Smith, the beekeeper, suspects that some people living in the hills aren't that careful. "And I've heard rumors that people are feeding bears because they're ‘cute,'" he said, with disgust.

According to the DFG's website, in 2009 in Humboldt County the agency issued three depredation permits, and those three bears were killed. In 2008, it was two permits and two bears killed. The biggest year in recent history was in 2005, with 27 permits issued and 12 bears killed. This year, said the DFG's Dave Lancaster, the agency has issued about 10 bear depredation permits so far, and two for lions. But Lancaster, the DFG's lone wildlife biologist for the Humboldt-Del Norte North Coast Unit, said that's not "high."

"This year's pretty normal," he said Monday evening by phone. "Every summer's busy. Every year chickens get killed, every year goats get killed, every year people call me to say a bear pooped in their yard."

He poo-poohed the theories of a late winter.
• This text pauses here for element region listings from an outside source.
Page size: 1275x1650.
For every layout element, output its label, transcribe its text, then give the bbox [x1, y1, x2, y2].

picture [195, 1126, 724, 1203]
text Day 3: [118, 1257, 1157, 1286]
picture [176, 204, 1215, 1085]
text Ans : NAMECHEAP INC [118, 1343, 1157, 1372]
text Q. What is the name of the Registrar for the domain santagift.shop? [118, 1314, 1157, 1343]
Most bear problems are caused by exposed garbage and unprotected orchards, livestock and animal feed -- including bird feeders, and the seed on the ground beneath them.

"Most bears that go after livestock have been allowed to get into the garbage before that for some time," he said.

You have to take proactive measures, he said: Get a big dog; bring in the livestock at night; hang the feeder high and attach a tray to it to catch the seed; and put up an electric fence -- properly, with about four strands, no more than a foot apart, and the bottom wire no more than a foot from the ground.

"People routinely ask us to relocate a problem bear," Lancaster said. "We used to do that, a long, long time ago, but not anymore. Some people just want the bear to ‘have a happy life' somewhere else. Well, moving a bear into another bear's territory does not make ‘a happy life.' Most people, when they find out we don't relocate bears, want us to kill the bear."

But that's the last resort. Cutting off the bear's human-provided grub is the first.